Dans un contexte énergétique mondial assez tendu et où les cours du gaz et du pétrole connaissent ces derniers jours un bond fulgurant, un pays européen s’en remet à la Russie. Il s’agit de la Hongrie.
Ainsi, ce lundi 9 mars 2026, le Premier ministre hongrois Viktor Orban a annoncé lundi que les prix des carburants seraient plafonnés à partir de minuit heure locale, afin de «protéger» les Hongrois face à la flambée des prix du pétrole en raison de la guerre au Moyen-Orient, tout en exhortant les pays de l’Union européenne à lever l’embargo contre le gaz russe.
La Hongrie plafonne les prix
En effet et dans une vidéo postée sur les réseaux sociaux, notamment Facebook, Viktor Orban a indiqué « introduire un prix protégé pour l’essence et le diesel, au-dessus duquel les prix de détail ne pourront pas aller », a déclaré M. Orban.
La Hongrie est le deuxième pays de l’Union européenne après la Croatie plus tôt dans la journée à annoncer un plafonnement du prix des carburants.
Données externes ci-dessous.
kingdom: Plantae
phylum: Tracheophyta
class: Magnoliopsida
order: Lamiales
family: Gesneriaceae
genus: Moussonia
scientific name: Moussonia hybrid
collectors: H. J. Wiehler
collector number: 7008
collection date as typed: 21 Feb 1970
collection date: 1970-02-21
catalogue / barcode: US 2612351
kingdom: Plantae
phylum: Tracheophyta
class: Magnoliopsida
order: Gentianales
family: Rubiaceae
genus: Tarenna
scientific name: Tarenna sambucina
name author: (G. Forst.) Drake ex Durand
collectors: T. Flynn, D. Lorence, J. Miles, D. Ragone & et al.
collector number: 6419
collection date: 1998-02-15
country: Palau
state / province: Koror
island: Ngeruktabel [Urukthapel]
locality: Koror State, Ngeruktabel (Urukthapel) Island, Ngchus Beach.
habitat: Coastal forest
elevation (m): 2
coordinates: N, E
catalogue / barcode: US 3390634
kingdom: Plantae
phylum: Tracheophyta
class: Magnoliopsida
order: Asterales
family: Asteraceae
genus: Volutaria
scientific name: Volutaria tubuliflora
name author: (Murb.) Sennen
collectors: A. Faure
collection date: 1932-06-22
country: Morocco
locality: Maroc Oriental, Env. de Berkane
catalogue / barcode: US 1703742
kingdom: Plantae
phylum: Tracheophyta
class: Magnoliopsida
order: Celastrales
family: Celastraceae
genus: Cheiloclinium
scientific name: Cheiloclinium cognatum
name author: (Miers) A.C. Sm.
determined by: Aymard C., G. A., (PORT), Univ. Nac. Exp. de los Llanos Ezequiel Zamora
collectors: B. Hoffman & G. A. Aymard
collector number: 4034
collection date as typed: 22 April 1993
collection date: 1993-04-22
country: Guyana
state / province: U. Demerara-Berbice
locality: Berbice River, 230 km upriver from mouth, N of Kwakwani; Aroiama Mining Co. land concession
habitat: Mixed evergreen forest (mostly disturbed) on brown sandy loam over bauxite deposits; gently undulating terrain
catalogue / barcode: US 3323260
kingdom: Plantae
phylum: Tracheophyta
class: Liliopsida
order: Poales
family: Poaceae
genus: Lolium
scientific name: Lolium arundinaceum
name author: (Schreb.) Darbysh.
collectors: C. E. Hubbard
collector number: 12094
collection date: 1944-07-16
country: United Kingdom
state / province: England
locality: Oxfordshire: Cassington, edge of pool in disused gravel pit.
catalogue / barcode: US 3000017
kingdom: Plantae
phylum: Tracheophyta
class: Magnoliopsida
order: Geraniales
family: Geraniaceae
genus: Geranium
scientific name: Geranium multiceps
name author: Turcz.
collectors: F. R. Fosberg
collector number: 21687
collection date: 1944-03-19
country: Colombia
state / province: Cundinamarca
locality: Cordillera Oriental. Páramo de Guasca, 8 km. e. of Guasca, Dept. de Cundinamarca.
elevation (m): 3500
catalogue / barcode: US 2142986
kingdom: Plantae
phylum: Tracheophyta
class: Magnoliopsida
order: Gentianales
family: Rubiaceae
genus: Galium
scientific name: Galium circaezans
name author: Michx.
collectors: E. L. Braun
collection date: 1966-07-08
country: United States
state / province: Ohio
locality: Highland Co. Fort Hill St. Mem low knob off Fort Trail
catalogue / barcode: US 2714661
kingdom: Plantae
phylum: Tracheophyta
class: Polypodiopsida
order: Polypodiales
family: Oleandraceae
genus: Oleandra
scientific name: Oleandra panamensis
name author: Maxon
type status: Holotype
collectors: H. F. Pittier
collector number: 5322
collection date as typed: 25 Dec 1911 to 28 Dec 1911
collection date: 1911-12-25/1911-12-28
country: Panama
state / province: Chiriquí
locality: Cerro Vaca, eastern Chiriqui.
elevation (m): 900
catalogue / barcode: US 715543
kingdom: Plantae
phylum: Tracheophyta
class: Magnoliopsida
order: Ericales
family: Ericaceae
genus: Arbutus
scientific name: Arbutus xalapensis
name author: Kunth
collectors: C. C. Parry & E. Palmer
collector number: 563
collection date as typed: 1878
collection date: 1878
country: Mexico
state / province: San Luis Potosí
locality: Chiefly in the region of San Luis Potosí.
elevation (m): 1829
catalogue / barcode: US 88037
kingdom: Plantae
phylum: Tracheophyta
Dans la foulée, le président hongrois, a souligné que gouvernement a pris la décision de «libérer des réserves» de l’Etat pour garantir l’approvisionnement, et précisé que le « prix protégé » ne s’appliquera qu’aux véhicules immatriculés et enregistrés en Hongrie.
Budapest interpelle Bruxelles
Quelques minutes plus tard, le ministre hongrois des Affaires étrangères Peter Szijjarto a appelé l’Union européenne (UE) à «lever immédiatement» son interdiction sur les importations de pétrole et de gaz russes, avertissant que l’escalade des tensions au Moyen-Orient et la fermeture du détroit d’Ormuz menacent l’approvisionnement énergétique mondial.
Dans un message publié sur la plateforme sociale de la société X, basée aux États-Unis, Szijjarto a indiqué que l’UE est particulièrement vulnérable, ayant déjà réduit la majorité de ses importations d’énergie russe, ce qui expose le bloc à d’éventuelles perturbations en provenance du Moyen-Orient. « Avec l’escalade de la guerre au Moyen-Orient et la fermeture du détroit d’Ormuz, une part importante de l’approvisionnement énergétique mondial est désormais menacée », a-t-il déclaré. Et de conclure « Si Bruxelles maintient les sanctions, cela causera de graves dommages aux peuples européens et à l’économie européenne ».